From the record, it is not disputed that an accident did occur on the date. PW-2 in his testimony confirmed the occurrence but could not blame the driver of the motor vehicle carrying the respondent. The trial magistrate however in his judgement held that liability accrued to the appellant on the doctrine of res ipsa liquitor.
The dispute relates to the injuries sustained. In support of her case, the respondent produced the medical report, P3 form filled at Lugulu Mission hospital, treatment notes and police abstract. The treatment notes shows that the she was treated at the facility on 26/5/2009 while the medical report shows that she was attended to at the same facility on 19/5/2009. Her evidence in chief was as follows;
….on 19/05/2009, I was from Bungoma to Webuye. I did not reach, I got an accident at Matisi near the river. The driver of the motor vehicle was driving fast and it plunged into the river. I lost consciousness. I found myself at Webuye Hospital, I was given first aid. My husband took me home. The following day, I was taken to Lugulu Hospital as an outpatient.
I was injured to the chest, eyes and shoulders. I did an X-ray while at Lugulu. Doctor indicated right shoulder was dislocated. I went back to Lugulu in 2014…..
This fact was dispelled by DW-1, Dr. Mutoro, and a medical Officer from Webuye County Hospital who stated that the respondent’s names do not appear in their records. That the patient is not listed as a patient. He produced a letter Dexh-1 dated 17/1/2012 in proof.
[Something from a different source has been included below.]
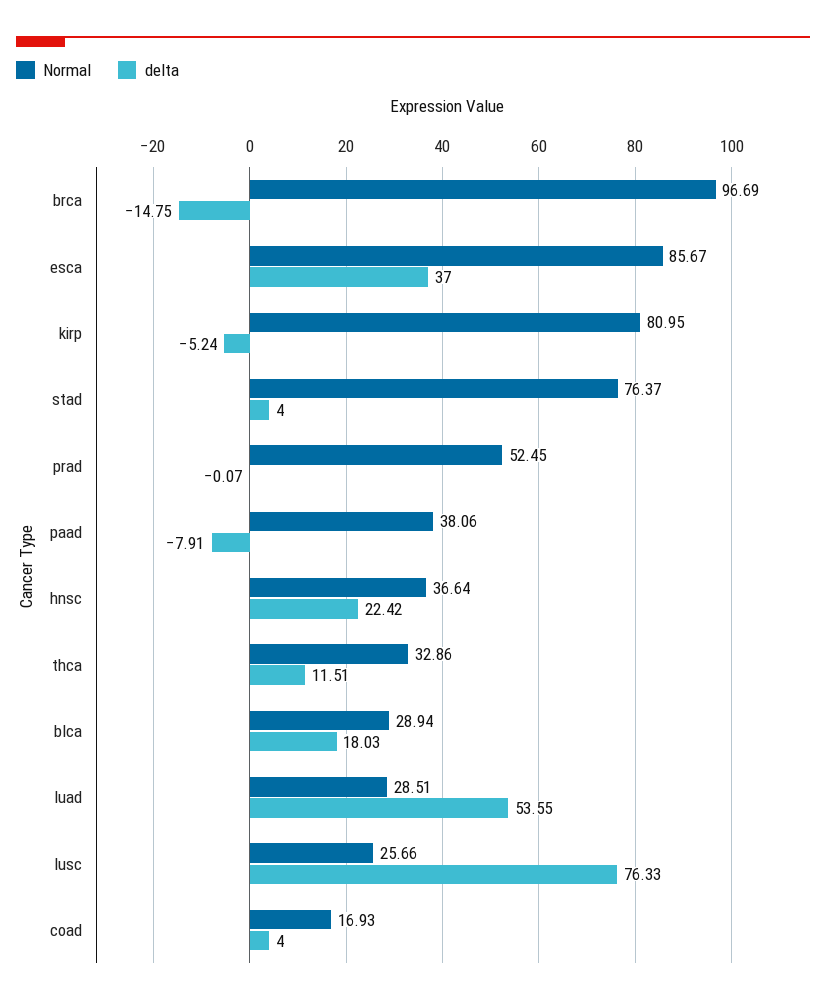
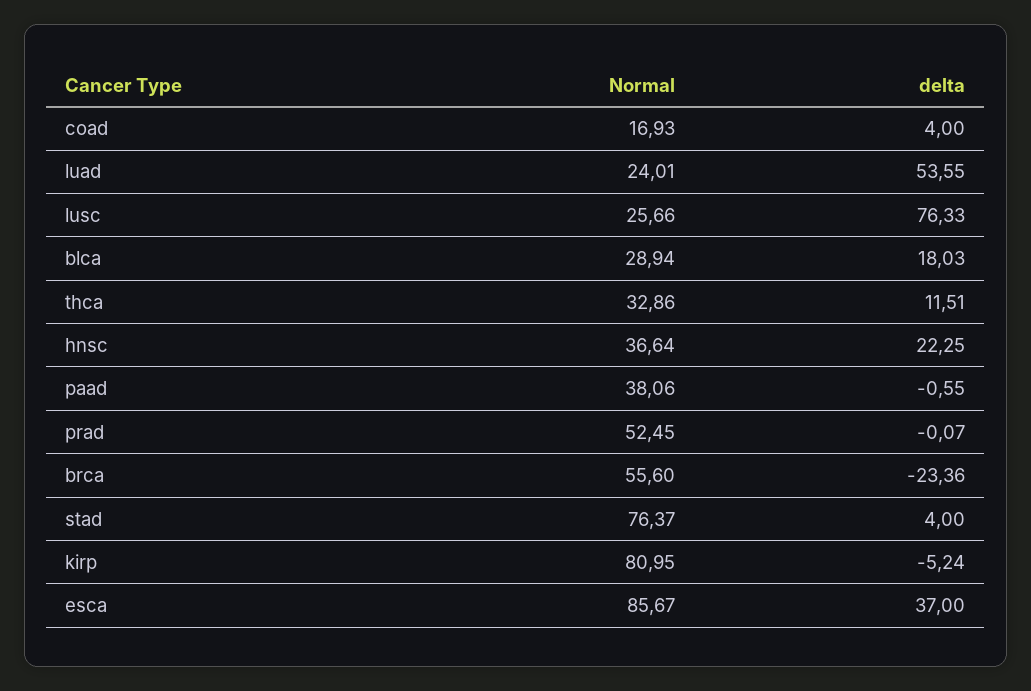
Normal, brca: 96.69 -> 55.6
delta, brca: -14.75 -> -23.36
delta, paad: -7.91 -> -0.55
delta, hnsc: 22.42 -> 22.25
Normal, luad: 28.51 -> 24.01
There also is an uncertainty as to when the respondent was treated at Lugulu Hospital. In her evidence, she stated that she was taken to Lugulu Hospital as an outpatient the following day; that is 20/5/2009. The treatment notes however is dated 26/5/2020.
The medical report produced as Pexh 6 indicates that the respondent sustained right clavicular fracture. However when PW-3 testified, she stated that from the report, she could not infer whether there was a fracture since the respondent had not been referred for a X-ray.
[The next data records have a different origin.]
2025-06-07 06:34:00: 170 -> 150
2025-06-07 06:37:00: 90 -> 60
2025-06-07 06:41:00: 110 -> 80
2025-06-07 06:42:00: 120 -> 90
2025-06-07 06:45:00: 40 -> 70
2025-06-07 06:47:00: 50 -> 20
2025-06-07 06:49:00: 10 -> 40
It is now settled that the burden of proof lies on he who alleges the existence of certain facts. This is captured in Section 107 of the evidence Act which provides;
(1) Whoever desires any court to give judgment as to any legal right or liability dependent on the existence of facts which he asserts must prove that those facts exist.
(2) When a person is bound to prove the existence of any fact it is said that the burden of proof lies on that person.
The standard of proof is on a balance of probability. The question then is; given the set of facts as stated above, is the court justified in arriving at the finding that the respondent sustained the injuries mentioned?
Having noted the discrepancies as pointed out above, the court is unable to find that the discrepancies noted were human errors devoid of mischief. The fact that the police could find no fault in the driver, the discrepancies in the dates on when the respondent was treated casts doubt on when exactly the respondent was treated as well as the facility that treated her. The respondent did proof that she sustained the injuries stated.
Having found as such, the court finds merit in the appeal. The judgement of trial court is set aside entirely and substituted with a finding that the entire suit is dismissed with costs to the appellant.